Andrographolide, a Novel NF-κB Inhibitor, Induces Vascular Smooth Muscle Cell Apoptosis via a Ceramide-p47phox-ROS Signaling Cascade

Abstract EN

Atherosclerosis is linked with the development of many cardiovascular complications.

Abnormal proliferation of vascular smooth muscle cells (VSMCs) plays a crucial role in the development of atherosclerosis.

Accordingly, the apoptosis of VSMCs, which occurs in the progression of vascular proliferation, may provide a beneficial strategy for managing cardiovascular diseases.

Andrographolide, a novel nuclear factor-κB inhibitor, is the most active and critical constituent isolated from the leaves of Andrographis paniculata.
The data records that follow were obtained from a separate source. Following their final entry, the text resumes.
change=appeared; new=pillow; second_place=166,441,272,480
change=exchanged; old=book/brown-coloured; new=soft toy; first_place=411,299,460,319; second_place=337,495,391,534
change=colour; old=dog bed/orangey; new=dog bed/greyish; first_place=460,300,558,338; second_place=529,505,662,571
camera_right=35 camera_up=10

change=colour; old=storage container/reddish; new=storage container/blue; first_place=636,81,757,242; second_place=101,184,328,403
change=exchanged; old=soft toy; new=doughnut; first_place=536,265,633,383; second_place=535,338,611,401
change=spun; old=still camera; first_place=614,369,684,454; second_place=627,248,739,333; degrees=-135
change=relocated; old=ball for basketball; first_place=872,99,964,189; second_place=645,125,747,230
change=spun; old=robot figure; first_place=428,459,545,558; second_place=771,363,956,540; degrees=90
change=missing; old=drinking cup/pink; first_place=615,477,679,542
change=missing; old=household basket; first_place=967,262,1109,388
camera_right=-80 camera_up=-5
Recent studies have indicated that andrographolide is a potential therapeutic agent for treating cancer through the induction of apoptosis.
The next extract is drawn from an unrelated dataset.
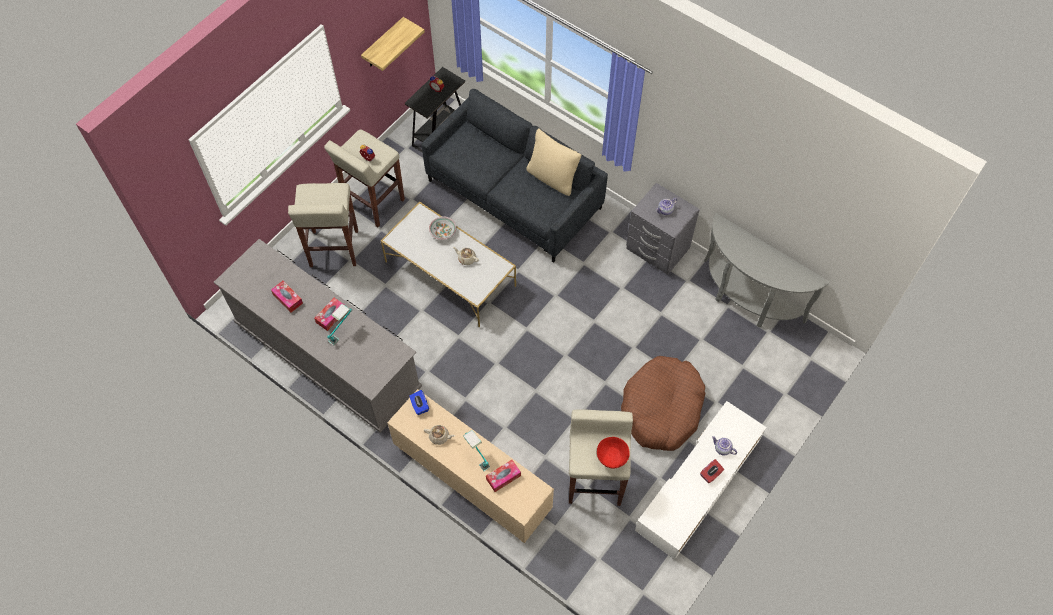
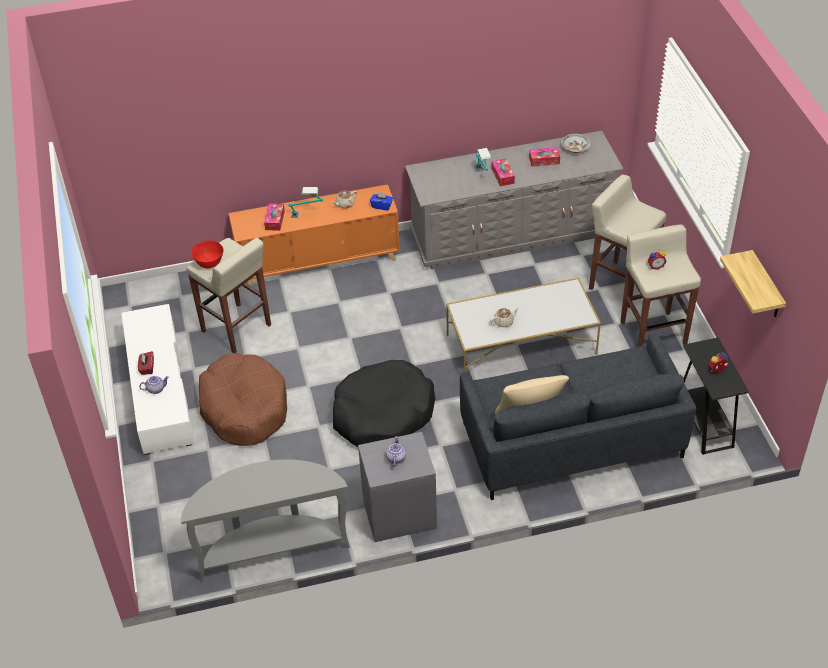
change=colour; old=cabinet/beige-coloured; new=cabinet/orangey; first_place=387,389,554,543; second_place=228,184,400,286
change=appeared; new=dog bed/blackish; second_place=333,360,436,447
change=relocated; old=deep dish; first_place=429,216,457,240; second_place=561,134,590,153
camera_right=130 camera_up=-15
In this study, the apoptosis-inducing activity and mechanisms in andrographolide-treated rat VSMCs were characterized.

Andrographolide significantly induced reactive oxygen species (ROS) formation, p53 activation, Bax, and active caspase-3 expression, and these phenomena were suppressed by pretreating the cells with N-acetyl-L-cysteine, a ROS scavenger, or diphenylene iodonium, a nicotinamide adenine dinucleotide phosphate (NADPH) oxidase (Nox) inhibitor.
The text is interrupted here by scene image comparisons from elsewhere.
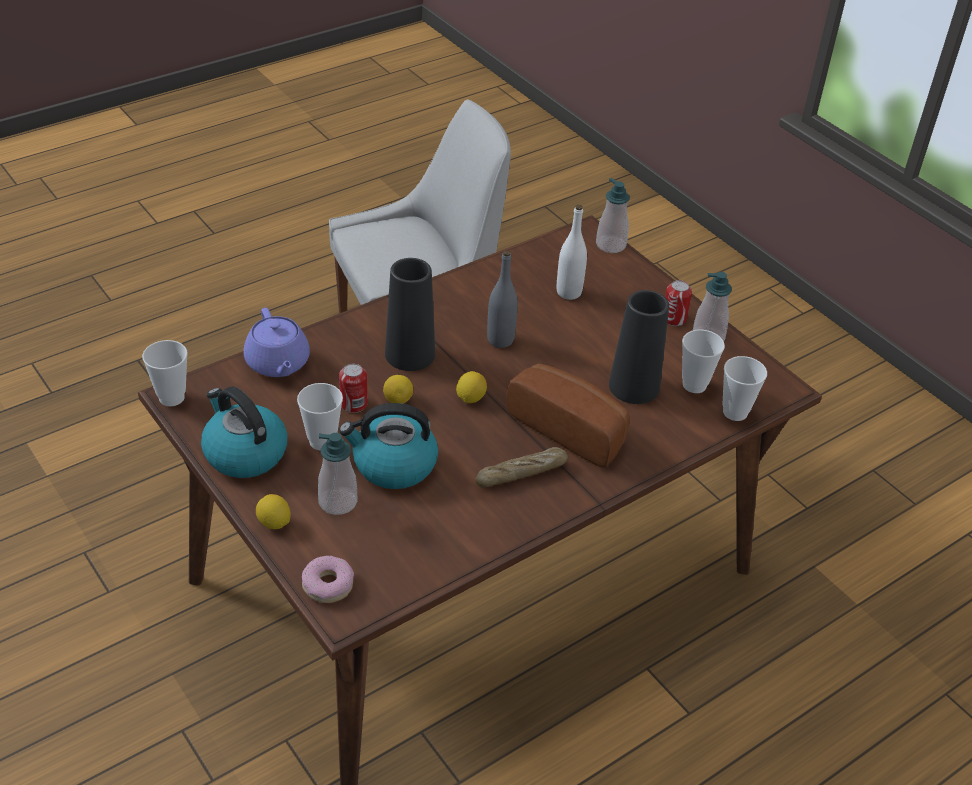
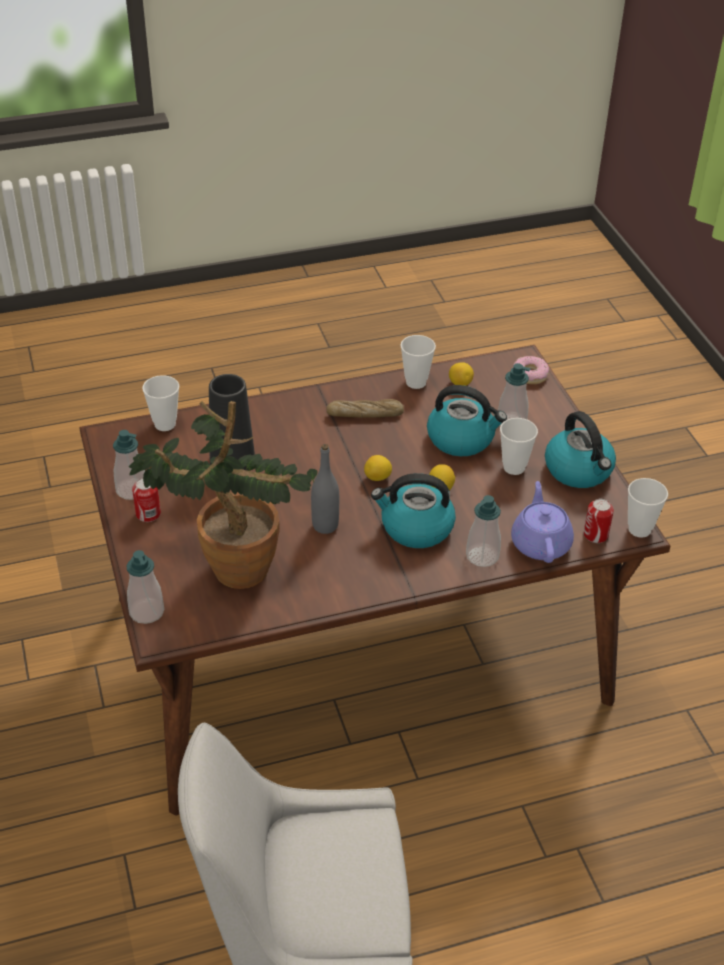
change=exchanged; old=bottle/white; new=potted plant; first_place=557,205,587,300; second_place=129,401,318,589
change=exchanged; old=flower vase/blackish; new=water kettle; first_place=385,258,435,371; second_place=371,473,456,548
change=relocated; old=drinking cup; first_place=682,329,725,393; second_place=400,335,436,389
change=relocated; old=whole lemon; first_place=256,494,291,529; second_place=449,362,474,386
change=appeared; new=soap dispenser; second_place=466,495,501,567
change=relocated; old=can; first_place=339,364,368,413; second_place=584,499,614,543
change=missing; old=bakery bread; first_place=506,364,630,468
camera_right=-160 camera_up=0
Furthermore, p47phox, a Nox subunit protein, was phosphorylated in andrographolide-treated rat VSMCs.

However, pretreatment with 3-O-methyl-sphingomyelin, a neutral sphingomyelinase inhibitor, significantly inhibited andrographolide-induced p47phox phosphorylation as well as Bax and active caspase-3 expression.

Our results collectively demonstrate that andrographolide-reduced cell viability can be attributed to apoptosis in VSMCs, and this apoptosis-inducing activity was associated with the ceramide-p47phox-ROS signaling cascade.